The 103 computer consisted of an arithmetic logic unit, program transmitter, memory, and input/output devices. The arithmetic unit included A register, B register, C register, and accumulator, used for arithmetic and logical operations on numbers. The program transmitter, or control unit, included pulse distributor, local program transmitter, operator, selection register, start register, etc.

The 103 computer used asynchronous design, with no unified clock signal for the entire machine, executing each instruction in eight "beats".

The 103 computer had a word length of 31 bits, including 1 sign bit and 30 numerical bits. Usually, instructions and data were written in the form of a sign plus 10 octal digits (e.g., +12 3456 7012).

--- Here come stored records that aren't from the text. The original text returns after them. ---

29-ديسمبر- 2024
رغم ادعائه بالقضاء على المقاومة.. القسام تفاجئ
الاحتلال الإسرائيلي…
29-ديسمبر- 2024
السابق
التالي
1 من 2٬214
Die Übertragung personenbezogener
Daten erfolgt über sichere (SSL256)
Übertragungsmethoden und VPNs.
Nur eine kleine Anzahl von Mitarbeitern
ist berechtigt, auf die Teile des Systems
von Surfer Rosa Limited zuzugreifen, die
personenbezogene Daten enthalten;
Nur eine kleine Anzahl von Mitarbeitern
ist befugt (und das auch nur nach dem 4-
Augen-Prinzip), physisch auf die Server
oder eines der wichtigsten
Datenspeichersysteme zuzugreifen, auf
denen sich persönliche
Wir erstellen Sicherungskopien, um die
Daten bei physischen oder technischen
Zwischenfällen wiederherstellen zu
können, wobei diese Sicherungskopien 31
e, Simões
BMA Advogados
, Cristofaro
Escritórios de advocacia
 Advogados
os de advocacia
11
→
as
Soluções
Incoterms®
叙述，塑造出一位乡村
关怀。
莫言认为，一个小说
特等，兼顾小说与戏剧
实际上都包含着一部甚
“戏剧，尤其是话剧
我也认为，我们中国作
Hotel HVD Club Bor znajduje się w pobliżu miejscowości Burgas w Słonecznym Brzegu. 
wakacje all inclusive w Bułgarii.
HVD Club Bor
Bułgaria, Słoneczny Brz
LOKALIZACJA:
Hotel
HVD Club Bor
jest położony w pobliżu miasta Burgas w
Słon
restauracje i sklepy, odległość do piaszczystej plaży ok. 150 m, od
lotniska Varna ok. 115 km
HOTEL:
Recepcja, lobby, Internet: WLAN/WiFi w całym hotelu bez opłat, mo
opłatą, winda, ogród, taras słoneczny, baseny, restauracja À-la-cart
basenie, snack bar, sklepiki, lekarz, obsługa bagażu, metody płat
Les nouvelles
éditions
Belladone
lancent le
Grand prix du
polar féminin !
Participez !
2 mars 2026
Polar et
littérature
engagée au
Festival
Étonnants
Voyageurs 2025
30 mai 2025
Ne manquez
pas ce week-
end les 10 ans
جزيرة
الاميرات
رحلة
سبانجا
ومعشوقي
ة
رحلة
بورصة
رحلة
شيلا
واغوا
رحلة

The 103 computer used five-unit punched paper tape as the medium for input and output data, could accept both octal and decimal input, and was also equipped with a teletype.

== Programming ==
The 103 computer's instructions consisted of an operation code, first address, and second address. The operation code was two octal digits, with the second digit indicating the operation type:
- 0: Addition
- 1: Subtraction
- 2: Division
- 3: Multiplication
- 6: Logical multiplication

The first digit indicated the operation nature and details:
- 0: Operate on numbers from first and second addresses, write result to second address
- 1: Operate on numbers from first and second addresses, do not write to memory
- 2: Operate on previous result and number from first address, write result to second address
- 3: Operate on previous result and number from first address, do not write to memory
- 4: Operate on numbers from first and second addresses, write result to second address and print
- 5: Operate on absolute values of numbers from first and second addresses, do not write to memory
- 6: Operate on previous result and number from first address, write result to second address and print
- 7: Operate on absolute values of previous result and number from first address, do not write to memory

Besides the 40 operation codes combined according to the above rules, remaining instructions were used for transfer, transmission, halt, etc.:
- 07, 27: Write number from punch tape to second address, but do not retain in arithmetic unit
- 05, 15: Write number from first address to second address, retain in arithmetic unit
- 45, 55: Write number from first address to second address and print, but do not retain in arithmetic unit
- 24: Unconditionally transfer to first address, write previous operation result to second address, previous operation result still retained in arithmetic unit
- 64: Unconditionally transfer to first address, write previous operation result to second address and print, previous operation result still retained in arithmetic unit
- 74: Unconditionally transfer to second address, absolute value of previous operation result retained in arithmetic unit
- 74: Conditional transfer, transfer to second address when previous operation result is positive, transfer to first address when negative, previous operation result still retained in arithmetic unit
- 04, 14, 44, 54, 37, 57, 77: Halt, with different register values for different instructions when halting.